A while back, a friend mentioned Bright Eyes to me. While I was crawling around AudioGalaxy I picked up a bunch of songs (well, pretty much everything out there, that’s pretty much how I like downloading songs… and unfortunately, buying albums, or more accurately, catalogues). A few weeks back, I did end up buying a mess of Saddle Creek albums, and while I’m still digesting, there’s definitely some good stuff. I’ve been listening to this one song for months and am still in love with it.

It’s sort of strange thinking that the singer/songewriter Conor Oberst is the same age as I am. In some ways it makes me think I should be doing more with my life, but in other ways, it just reminds me what I’ve invested my time in. It’s good to see people really doing something well though. Hmm, that ramble led nowhere. Anyway, it’s pretty cool in any case. He’s also in/been in: Commander Venus and Desaparecidos, both of which have some cool songs but whose albums I don’t have.

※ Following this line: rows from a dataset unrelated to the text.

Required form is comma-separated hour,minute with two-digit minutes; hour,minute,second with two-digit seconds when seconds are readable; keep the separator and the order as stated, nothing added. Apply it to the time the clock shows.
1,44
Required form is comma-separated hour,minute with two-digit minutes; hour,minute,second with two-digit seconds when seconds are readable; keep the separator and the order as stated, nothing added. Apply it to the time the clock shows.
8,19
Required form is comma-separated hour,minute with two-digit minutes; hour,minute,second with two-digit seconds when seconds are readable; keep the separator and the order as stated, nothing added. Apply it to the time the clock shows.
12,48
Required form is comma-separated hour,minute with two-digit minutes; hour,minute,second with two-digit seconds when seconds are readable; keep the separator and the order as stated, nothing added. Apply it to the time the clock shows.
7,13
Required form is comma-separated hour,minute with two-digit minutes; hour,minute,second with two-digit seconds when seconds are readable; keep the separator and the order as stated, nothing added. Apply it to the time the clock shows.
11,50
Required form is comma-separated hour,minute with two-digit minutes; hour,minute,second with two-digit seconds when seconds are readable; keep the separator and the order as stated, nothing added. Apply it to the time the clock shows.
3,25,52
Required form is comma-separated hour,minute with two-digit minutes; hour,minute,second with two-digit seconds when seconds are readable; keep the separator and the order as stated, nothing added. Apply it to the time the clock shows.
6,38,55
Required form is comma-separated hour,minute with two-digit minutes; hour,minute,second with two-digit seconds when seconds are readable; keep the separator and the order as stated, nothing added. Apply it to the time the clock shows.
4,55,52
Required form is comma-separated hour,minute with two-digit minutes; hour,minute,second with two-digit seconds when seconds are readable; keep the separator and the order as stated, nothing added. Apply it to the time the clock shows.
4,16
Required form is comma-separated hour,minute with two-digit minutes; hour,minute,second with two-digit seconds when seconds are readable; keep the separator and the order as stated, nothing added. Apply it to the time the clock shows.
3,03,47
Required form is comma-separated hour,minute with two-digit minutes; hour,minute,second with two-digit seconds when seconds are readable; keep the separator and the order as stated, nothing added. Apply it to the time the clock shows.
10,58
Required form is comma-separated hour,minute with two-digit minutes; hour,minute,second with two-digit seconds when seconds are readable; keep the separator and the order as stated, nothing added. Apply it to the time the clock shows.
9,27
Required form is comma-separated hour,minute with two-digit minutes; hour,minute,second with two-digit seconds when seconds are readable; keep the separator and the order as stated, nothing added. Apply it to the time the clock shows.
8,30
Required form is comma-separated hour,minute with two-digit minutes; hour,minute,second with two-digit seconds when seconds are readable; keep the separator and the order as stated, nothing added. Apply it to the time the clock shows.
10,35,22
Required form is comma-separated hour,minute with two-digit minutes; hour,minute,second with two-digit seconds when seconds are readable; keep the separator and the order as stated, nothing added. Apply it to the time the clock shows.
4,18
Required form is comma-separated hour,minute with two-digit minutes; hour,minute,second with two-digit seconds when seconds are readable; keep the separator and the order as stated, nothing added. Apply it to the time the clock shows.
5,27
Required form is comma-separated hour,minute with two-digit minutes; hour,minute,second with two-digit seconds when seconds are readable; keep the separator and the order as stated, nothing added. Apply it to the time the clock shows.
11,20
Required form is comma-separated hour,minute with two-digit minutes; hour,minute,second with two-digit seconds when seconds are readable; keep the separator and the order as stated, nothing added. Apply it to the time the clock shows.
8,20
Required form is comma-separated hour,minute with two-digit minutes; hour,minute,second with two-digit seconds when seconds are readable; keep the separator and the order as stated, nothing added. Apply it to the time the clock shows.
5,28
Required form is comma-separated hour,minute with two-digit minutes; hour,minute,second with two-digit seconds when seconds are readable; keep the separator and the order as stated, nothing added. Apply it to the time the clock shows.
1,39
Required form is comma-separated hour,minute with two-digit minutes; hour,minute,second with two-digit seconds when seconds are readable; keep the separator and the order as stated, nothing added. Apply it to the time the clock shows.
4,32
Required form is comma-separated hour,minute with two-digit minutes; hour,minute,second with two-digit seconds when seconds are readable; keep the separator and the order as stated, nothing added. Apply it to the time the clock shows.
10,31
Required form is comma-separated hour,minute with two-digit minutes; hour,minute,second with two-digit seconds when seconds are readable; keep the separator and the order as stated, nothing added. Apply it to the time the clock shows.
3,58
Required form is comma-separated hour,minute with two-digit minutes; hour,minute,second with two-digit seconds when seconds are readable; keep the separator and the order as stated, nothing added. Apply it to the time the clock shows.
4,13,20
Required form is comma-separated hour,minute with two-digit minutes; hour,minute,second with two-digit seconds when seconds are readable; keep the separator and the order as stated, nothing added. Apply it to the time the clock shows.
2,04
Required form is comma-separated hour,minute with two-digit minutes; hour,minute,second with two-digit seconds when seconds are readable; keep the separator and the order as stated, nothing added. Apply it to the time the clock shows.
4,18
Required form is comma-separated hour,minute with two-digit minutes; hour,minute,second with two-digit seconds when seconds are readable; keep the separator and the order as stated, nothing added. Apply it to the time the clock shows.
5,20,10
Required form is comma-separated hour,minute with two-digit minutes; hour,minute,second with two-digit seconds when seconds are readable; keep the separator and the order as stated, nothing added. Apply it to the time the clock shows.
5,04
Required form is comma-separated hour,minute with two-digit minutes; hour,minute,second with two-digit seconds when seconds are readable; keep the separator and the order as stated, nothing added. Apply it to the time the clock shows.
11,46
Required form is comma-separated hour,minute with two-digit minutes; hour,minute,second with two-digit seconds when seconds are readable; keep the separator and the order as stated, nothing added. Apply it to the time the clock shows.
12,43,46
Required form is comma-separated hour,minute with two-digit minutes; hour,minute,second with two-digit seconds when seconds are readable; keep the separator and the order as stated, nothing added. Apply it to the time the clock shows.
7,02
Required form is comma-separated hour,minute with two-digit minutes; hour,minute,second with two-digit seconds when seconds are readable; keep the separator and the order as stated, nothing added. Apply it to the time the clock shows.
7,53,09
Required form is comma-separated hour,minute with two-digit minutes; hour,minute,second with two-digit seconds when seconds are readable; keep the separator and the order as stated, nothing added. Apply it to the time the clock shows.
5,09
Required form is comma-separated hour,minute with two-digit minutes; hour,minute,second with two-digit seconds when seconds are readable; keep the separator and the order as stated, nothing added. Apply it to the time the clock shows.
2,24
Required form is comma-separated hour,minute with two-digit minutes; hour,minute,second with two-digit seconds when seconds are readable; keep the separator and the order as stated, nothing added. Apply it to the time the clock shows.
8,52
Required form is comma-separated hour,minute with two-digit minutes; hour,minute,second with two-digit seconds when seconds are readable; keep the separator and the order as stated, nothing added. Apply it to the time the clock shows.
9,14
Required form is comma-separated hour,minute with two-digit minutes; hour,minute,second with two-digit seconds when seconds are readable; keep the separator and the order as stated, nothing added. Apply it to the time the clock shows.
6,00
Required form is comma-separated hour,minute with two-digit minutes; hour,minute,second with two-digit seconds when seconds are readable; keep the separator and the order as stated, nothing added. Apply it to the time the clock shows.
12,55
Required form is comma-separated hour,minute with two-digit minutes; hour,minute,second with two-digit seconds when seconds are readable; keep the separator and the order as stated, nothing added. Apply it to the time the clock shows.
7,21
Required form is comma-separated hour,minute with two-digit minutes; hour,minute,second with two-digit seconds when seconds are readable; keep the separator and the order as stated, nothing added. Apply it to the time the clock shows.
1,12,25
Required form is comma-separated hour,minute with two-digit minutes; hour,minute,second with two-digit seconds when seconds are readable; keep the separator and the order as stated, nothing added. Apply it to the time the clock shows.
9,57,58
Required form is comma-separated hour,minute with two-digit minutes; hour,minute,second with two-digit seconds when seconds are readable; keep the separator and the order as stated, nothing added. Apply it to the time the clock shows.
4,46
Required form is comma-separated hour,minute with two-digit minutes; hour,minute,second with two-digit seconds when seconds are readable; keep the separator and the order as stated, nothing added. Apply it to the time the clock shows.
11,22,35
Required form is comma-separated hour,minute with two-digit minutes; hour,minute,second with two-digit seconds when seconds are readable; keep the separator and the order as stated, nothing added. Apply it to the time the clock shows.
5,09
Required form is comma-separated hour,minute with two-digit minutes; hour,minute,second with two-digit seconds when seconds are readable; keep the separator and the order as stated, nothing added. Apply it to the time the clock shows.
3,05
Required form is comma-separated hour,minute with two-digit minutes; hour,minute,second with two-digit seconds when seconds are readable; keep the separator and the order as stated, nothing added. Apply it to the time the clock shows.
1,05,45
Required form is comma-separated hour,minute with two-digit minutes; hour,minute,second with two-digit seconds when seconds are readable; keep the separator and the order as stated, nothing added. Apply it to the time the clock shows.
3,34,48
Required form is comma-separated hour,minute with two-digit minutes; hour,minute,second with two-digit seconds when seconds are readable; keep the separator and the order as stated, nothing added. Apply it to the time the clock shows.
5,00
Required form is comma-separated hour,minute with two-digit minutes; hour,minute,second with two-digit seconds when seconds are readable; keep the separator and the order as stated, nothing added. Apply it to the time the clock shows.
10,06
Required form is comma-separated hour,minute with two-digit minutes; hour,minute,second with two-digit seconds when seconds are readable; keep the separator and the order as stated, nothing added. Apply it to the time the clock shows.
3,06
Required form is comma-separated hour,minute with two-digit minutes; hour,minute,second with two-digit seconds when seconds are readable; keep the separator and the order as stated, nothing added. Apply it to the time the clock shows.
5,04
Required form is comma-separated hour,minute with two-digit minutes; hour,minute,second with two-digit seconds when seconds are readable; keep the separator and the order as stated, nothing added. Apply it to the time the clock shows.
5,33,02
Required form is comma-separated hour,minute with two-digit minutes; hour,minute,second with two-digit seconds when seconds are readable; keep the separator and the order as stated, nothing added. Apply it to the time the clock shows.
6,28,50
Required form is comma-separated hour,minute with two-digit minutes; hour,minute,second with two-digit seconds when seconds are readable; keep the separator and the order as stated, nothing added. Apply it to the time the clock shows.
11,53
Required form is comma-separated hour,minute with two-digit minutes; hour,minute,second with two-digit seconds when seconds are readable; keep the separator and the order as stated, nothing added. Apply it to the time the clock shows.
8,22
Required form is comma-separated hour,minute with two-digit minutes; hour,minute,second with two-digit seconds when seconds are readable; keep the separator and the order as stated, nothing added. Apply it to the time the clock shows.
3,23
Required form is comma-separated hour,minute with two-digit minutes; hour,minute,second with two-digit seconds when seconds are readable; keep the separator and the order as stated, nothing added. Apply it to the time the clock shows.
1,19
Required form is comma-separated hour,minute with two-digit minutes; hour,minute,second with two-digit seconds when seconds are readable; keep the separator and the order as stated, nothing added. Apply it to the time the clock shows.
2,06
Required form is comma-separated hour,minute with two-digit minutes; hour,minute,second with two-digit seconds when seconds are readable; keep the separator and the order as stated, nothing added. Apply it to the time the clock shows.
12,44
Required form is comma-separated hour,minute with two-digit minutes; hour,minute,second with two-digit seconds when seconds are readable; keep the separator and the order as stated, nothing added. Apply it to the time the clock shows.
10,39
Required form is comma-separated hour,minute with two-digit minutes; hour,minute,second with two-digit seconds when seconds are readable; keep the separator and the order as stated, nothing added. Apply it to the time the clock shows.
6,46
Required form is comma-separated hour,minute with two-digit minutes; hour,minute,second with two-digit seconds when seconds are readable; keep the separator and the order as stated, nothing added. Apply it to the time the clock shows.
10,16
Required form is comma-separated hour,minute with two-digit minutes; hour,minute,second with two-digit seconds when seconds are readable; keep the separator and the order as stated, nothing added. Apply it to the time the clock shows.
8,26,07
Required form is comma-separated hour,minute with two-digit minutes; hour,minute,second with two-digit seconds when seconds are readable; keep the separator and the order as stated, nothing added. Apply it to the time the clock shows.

I submitted that bug that CSS2 Selector bug that I mentioned yesterday to Bugzilla. While creating a test page, I discovered it only occurs in quirks mode only occurs in quirks mode and with the :hover pseudoclass apparently (see additional testing w/ :focus added). But it’s still wrong, and not mentioned as something that should be handled differently according to the quirks list. Also, I submitted another bug related to the edit controls that I noticed while I was working on that, namely that the undo/redo buffers get cleared after a Javascript value change. Personally, I think this is a really big and annoying bug. A Javascript value change should be no different than any other typed change, and should definitely not be clearing the undo/redo bufers (for all the previous typed changes). IE works like you would expect it to. You can undo and changes, regardless if it were typed, or changed via JS. I’m hoping this is a simple bug to fix, like a ‘oh, we just won’t clear the buffer on a value change’ thing, but it might be slightly more complext than that to fix…

While playing around with the undo/redo (which honestly, I hadn’t really paid that much attention to. If it works properly you shouldn’t have to notice it) I noticed that in some respects Mozilla is more advanced. With Mozilla, each text input has it’s own independent undo buffer, which it’s advantages, I suppose. IE shares the buffers. That does mean you can actually undo stuff in the order you typed, but it does jump you around. I guess it’s a wash on which way is more usable. Also, IE does a character by character undo, which while taking longer, does give you some more control. Mozilla’s undo removes entire blocks, each block being a contiguous change (marked off by deletions or changes in focus). Again, I’d probalby have to give some more thought about which implementation is ‘better’.